## Work to be completed
Reproduce word for word the stretch of rows that opens with the line containing "SUBSCRIBE TO OUR NEWSLETTER" and closes with the line containing "is complete and", including both of those lines. Leave the pictures out.

*-*-*

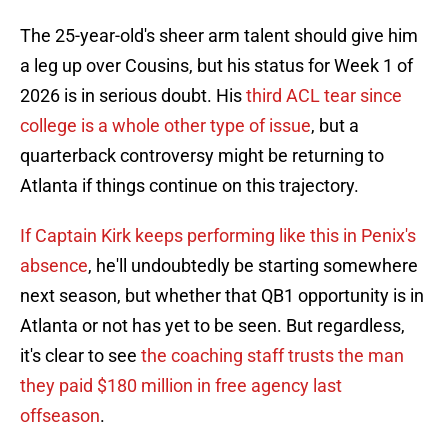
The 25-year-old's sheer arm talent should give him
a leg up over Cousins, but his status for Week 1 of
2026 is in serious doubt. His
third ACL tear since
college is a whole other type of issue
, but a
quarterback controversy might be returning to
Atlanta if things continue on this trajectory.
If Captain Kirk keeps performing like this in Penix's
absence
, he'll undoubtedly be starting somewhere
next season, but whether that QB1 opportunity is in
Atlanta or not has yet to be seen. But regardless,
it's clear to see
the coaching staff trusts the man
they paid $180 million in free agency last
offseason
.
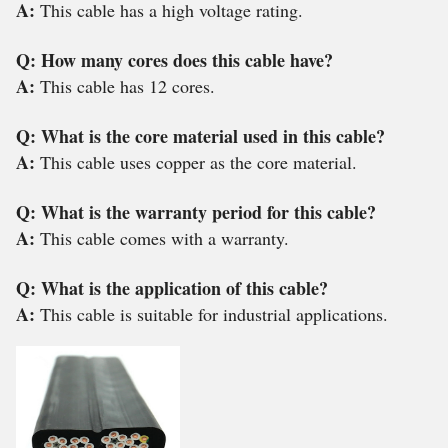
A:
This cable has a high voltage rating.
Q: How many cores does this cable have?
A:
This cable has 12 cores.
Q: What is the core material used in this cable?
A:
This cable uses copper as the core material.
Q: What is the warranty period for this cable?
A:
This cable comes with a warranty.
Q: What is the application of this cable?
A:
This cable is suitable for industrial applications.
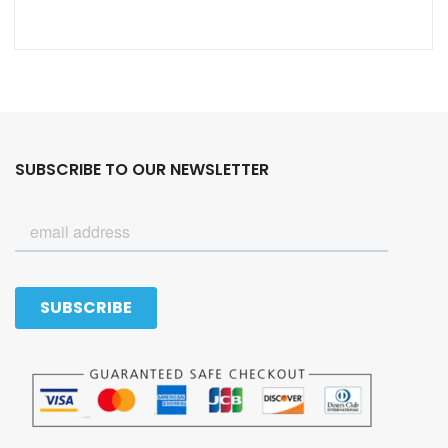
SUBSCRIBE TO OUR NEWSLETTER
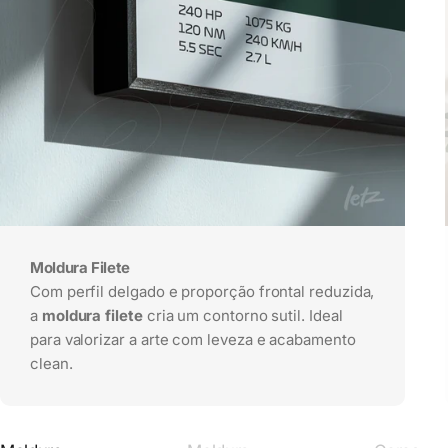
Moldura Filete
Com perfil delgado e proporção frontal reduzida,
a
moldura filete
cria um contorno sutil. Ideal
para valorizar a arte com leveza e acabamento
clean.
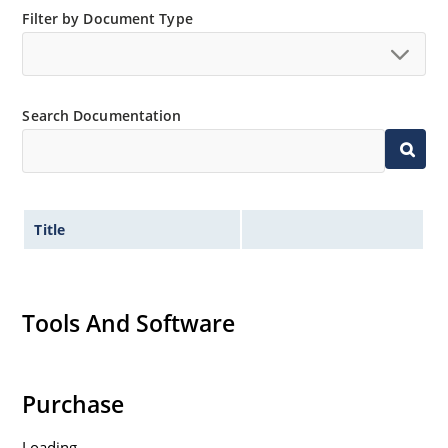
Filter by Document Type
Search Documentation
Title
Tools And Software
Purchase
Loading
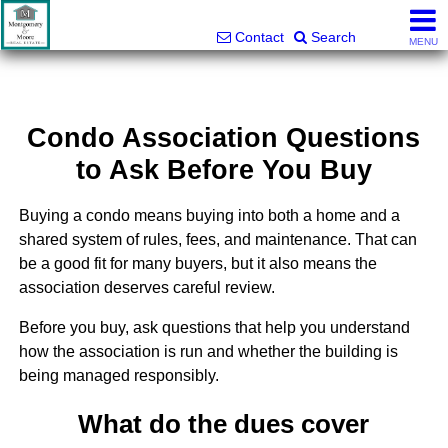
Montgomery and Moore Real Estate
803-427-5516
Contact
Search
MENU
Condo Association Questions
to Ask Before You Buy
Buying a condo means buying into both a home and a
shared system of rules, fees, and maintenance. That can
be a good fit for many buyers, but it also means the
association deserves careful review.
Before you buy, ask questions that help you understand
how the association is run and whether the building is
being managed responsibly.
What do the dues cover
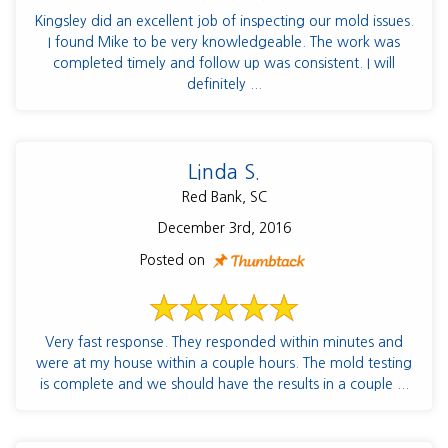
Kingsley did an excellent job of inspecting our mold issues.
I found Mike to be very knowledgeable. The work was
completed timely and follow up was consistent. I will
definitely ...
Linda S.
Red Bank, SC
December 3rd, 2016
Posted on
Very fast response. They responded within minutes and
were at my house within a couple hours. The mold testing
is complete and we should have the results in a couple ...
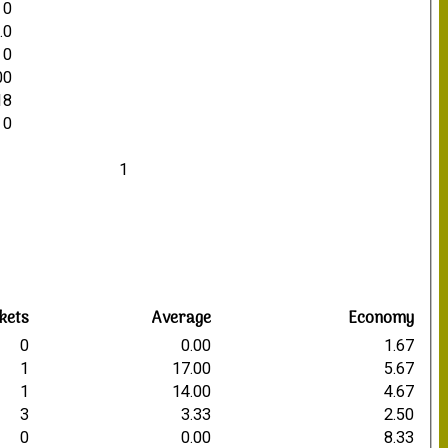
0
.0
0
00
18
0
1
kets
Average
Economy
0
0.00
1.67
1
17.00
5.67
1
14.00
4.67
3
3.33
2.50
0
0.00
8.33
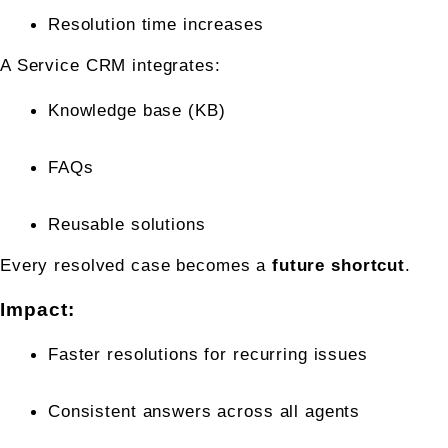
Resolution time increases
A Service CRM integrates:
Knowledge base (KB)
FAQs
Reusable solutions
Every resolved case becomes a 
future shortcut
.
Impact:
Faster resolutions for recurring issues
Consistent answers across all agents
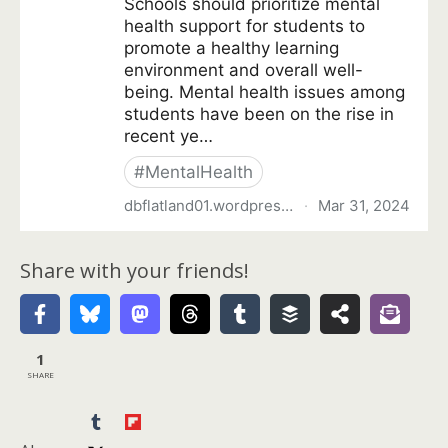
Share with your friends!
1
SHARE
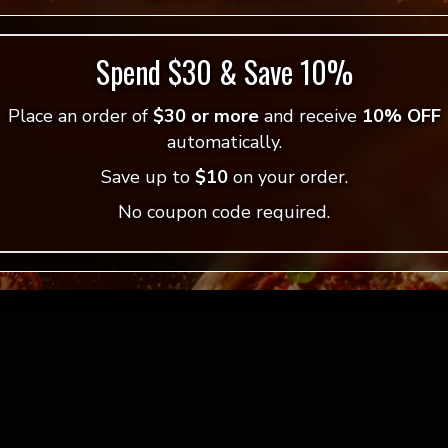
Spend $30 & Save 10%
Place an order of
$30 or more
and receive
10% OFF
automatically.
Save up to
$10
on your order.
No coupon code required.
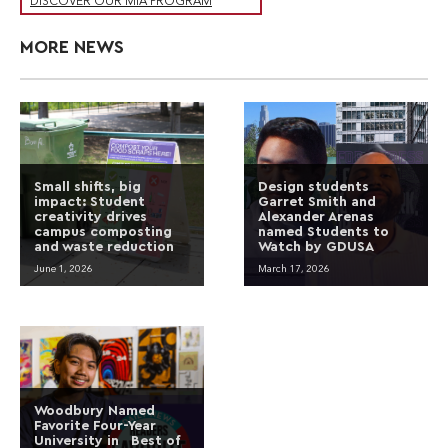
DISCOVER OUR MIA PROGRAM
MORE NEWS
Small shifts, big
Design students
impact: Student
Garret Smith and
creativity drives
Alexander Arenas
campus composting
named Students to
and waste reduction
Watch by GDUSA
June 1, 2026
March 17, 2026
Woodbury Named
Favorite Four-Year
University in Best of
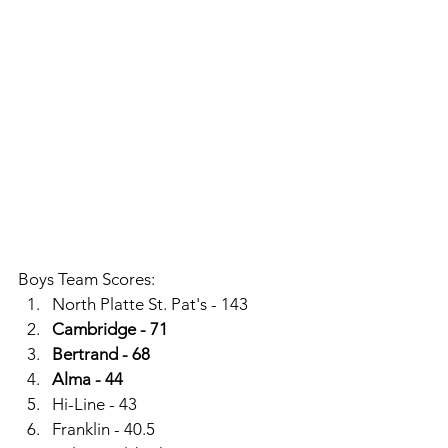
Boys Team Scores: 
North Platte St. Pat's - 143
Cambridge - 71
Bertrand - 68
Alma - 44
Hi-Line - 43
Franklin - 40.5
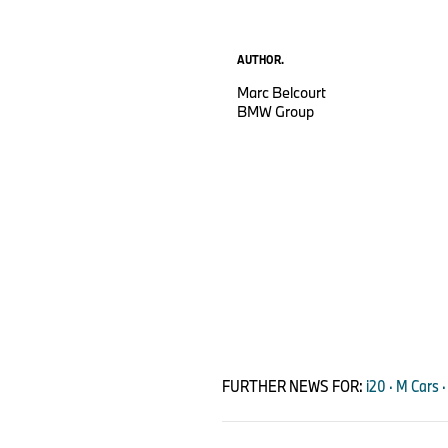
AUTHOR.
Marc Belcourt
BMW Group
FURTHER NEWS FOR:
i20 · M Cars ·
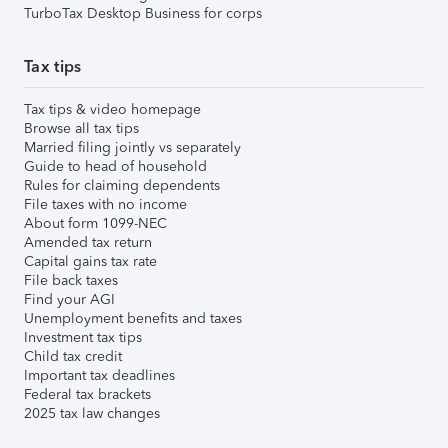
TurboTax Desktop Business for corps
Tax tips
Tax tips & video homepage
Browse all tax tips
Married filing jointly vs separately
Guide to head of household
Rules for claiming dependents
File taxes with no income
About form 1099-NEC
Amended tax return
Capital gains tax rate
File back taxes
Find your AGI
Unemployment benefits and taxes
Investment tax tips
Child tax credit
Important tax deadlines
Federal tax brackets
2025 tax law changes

*-*-*

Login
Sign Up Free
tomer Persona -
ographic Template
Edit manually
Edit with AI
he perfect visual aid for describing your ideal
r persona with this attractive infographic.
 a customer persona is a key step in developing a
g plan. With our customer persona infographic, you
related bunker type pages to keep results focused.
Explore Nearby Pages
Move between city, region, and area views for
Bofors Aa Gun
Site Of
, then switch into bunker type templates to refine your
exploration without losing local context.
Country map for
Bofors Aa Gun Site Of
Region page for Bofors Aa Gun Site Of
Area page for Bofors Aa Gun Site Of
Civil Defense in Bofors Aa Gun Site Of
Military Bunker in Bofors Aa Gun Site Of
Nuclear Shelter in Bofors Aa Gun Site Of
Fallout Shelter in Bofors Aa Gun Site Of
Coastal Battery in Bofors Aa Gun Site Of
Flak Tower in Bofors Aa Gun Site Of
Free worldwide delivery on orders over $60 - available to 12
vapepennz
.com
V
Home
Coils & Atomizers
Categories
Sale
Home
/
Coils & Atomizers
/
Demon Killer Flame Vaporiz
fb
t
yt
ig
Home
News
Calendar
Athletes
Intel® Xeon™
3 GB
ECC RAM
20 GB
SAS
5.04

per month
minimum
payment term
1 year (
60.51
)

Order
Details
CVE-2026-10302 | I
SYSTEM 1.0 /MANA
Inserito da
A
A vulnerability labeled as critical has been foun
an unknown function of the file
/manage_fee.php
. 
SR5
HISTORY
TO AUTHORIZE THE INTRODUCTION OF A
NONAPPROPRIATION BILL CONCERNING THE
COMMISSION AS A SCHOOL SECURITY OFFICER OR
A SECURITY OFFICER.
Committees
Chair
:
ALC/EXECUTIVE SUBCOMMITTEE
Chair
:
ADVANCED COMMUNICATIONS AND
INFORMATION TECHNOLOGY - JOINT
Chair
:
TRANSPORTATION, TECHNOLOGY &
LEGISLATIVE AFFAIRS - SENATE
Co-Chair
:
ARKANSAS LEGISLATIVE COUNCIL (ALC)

*-*-*

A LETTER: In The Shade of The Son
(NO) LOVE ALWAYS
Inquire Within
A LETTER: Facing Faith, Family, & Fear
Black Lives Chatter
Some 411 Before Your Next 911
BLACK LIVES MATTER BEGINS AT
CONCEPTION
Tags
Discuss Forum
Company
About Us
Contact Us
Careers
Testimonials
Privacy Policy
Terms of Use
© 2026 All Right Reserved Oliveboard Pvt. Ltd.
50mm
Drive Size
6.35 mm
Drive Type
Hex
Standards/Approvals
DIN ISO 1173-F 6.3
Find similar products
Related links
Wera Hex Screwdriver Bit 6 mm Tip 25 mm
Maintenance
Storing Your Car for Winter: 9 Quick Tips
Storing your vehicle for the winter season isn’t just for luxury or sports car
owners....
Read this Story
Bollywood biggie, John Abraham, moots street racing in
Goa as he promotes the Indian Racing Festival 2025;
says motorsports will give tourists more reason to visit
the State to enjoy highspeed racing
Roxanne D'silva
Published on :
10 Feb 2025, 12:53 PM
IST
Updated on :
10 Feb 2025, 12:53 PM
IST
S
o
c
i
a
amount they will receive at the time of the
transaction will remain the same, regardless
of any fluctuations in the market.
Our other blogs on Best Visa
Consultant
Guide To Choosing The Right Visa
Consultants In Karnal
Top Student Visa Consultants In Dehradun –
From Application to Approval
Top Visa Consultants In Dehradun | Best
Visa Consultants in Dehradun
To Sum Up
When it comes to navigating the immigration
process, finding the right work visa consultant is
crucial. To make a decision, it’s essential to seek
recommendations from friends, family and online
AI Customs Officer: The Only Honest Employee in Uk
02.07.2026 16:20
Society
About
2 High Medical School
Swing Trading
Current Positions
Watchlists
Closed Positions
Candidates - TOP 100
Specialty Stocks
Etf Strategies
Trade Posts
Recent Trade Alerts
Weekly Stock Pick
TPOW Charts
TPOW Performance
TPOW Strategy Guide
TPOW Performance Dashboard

*-*-*

## Written answer
SUBSCRIBE TO OUR NEWSLETTER
Moldura Filete
Com perfil delgado e proporção frontal reduzida,
a
moldura filete
cria um contorno sutil. Ideal
para valorizar a arte com leveza e acabamento
clean.
Filter by Document Type
Search Documentation
Title
Tools And Software
Purchase
Loading
Montgomery and Moore Real Estate
803-427-5516
Contact
Search
MENU
Condo Association Questions
to Ask Before You Buy
Buying a condo means buying into both a home and a
shared system of rules, fees, and maintenance. That can
be a good fit for many buyers, but it also means the
association deserves careful review.
Before you buy, ask questions that help you understand
how the association is run and whether the building is
being managed responsibly.
What do the dues cover
Kingsley did an excellent job of inspecting our mold issues.
I found Mike to be very knowledgeable. The work was
completed timely and follow up was consistent. I will
definitely ...
Linda S.
Red Bank, SC
December 3rd, 2016
Posted on
Very fast response. They responded within minutes and
were at my house within a couple hours. The mold testing
is complete and we should have the results in a couple ...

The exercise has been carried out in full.